First, they tell us that the economy grew by 0.1 percent. Then, they revise that to a 1.0 percent contraction. Finally, for its third attempt, the Bureau of Economic Analysis (BEA) says the contraction in real GDP during the first quarter was actually 2.9 percent. Now that's one hell of a revision.
In other words, from the first estimate (aka "advance estimate") to the third estimate, the BEA made a total revision of 3.0 percentage points. To put that in perspective, from 1983 to 2010, the average revision from the first to the third estimate was just 0.3 percentage points.
What gives? It is certainly true that we had a severe winter. It was extremely cold in many parts of the country, and there was plenty of snow. Many economists have long been blaming the weather for weak first-quarter results. They said cold temperatures confined people to their homes and prevented them from hitting the stores and spending their cash.
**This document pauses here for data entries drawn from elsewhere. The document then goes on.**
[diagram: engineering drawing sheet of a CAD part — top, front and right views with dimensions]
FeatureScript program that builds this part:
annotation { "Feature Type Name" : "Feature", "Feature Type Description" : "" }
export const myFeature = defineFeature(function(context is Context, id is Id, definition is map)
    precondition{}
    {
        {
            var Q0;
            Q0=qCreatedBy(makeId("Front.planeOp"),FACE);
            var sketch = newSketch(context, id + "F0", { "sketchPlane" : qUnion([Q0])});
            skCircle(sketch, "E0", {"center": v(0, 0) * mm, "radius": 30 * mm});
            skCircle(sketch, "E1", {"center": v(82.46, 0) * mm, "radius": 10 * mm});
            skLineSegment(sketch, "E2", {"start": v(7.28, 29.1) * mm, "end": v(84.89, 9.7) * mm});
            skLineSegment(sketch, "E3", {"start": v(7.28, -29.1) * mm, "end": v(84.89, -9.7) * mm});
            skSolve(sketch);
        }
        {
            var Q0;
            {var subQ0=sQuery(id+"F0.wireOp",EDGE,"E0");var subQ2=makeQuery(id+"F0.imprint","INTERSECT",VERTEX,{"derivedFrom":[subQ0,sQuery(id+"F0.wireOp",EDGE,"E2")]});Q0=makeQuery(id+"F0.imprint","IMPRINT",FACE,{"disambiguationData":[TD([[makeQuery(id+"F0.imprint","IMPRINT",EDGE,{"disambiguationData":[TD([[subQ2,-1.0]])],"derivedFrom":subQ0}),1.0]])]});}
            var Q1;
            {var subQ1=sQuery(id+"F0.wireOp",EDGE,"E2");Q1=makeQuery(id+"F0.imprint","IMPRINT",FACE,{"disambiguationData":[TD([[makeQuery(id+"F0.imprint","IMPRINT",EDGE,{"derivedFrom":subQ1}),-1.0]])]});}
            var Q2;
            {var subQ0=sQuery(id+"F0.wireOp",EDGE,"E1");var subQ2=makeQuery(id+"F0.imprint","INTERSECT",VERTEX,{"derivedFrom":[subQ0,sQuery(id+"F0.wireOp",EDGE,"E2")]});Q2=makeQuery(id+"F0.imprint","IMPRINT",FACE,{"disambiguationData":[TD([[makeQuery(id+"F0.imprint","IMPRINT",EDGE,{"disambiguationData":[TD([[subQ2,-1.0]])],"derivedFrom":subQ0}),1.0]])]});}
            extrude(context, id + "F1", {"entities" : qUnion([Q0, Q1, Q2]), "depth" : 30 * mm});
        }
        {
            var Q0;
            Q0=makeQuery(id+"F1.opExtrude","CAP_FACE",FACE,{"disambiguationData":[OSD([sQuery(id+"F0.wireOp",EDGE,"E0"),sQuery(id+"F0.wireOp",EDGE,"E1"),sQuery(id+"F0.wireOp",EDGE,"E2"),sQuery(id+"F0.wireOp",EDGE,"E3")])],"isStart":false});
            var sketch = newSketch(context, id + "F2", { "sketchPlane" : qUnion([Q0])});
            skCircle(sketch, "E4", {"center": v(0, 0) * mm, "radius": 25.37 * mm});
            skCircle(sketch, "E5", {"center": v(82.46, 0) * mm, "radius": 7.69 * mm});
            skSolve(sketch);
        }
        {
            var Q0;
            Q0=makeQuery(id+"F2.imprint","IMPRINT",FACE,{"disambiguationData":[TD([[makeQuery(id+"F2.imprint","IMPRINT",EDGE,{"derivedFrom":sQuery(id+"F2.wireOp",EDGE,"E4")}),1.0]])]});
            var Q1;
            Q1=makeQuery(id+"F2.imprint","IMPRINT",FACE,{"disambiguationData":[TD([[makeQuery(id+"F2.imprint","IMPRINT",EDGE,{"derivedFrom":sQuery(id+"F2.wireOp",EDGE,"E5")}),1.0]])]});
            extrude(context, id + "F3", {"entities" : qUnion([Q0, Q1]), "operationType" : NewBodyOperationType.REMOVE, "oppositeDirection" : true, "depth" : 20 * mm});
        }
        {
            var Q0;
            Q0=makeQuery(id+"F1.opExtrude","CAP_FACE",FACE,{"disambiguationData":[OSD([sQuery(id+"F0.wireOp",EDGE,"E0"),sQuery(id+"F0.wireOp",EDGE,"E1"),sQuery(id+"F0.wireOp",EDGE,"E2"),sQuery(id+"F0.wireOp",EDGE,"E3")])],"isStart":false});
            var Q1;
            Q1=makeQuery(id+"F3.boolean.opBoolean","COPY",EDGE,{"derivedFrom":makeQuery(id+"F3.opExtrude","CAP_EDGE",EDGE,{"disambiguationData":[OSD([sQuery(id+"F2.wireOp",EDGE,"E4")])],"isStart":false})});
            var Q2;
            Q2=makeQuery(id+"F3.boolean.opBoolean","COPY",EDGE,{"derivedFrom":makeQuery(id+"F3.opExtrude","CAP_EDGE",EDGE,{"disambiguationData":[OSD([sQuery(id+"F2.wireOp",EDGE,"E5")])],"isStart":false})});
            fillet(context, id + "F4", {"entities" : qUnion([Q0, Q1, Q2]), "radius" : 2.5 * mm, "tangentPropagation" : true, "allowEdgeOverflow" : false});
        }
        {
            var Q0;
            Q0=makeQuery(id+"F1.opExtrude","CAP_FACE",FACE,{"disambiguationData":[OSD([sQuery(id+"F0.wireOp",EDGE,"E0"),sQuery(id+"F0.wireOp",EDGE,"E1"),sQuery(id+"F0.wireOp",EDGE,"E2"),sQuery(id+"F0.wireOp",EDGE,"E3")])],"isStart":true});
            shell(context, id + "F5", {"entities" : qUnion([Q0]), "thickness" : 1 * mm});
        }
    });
Still, can we really blame the weather for a revision of this magnitude? It's not as if the nation's meteorologists revised their weather reports. "Wait a minute. Temperatures were actually colder than we initially thought!" And what about the internet? Did the cold weather really discourage shoppers from clicking a mouse? I doubt it.
Thankfully, the BEA itself did not blame the weather. It simply said that "the increase in personal consumption expenditures was smaller than previously estimated, and the decline in exports was larger than previously estimated." Economists took it upon themselves to blame this on the weather. The BEA, however, wasn't going to explicitly say that.
I'm sure the weather is partly to blame. Still, that's largely irrelevant. The real problem, after all, is that the economic recovery ever since the end of the December 2007 to June 2009 recession (aka the "Great Recession") has been historically anemic. Many economists are optimistic that we are currently in the midst of a rebound. However, I fear that we may be treading on the edge of yet another recession.
Here's why. The decline in real GDP is bad; however, the most troubling aspect in the report is the decline in nominal GDP. In other words, GDP fell during the first quarter, even if we make no adjustment for inflation. That's an extremely unusual result. The last time nominal GDP declined was when we were in the throes of the Great Recession. And prior to that? Well, you would have to go all the way back to the third quarter of 1990 to find a decline in nominal GDP.
I wish I could be more optimistic about the economy's near-term prospects. We will learn more when the BEA releases its advance estimate for second-quarter GDP on July 30. Like most economists, I too am expecting to see growth. I seriously doubt, however, that growth will be strong enough to make up for the first quarter's contraction. In any case, given the BEA's recent track record, I won't be putting much weight on that first estimate. Chances are it will be revised significantly.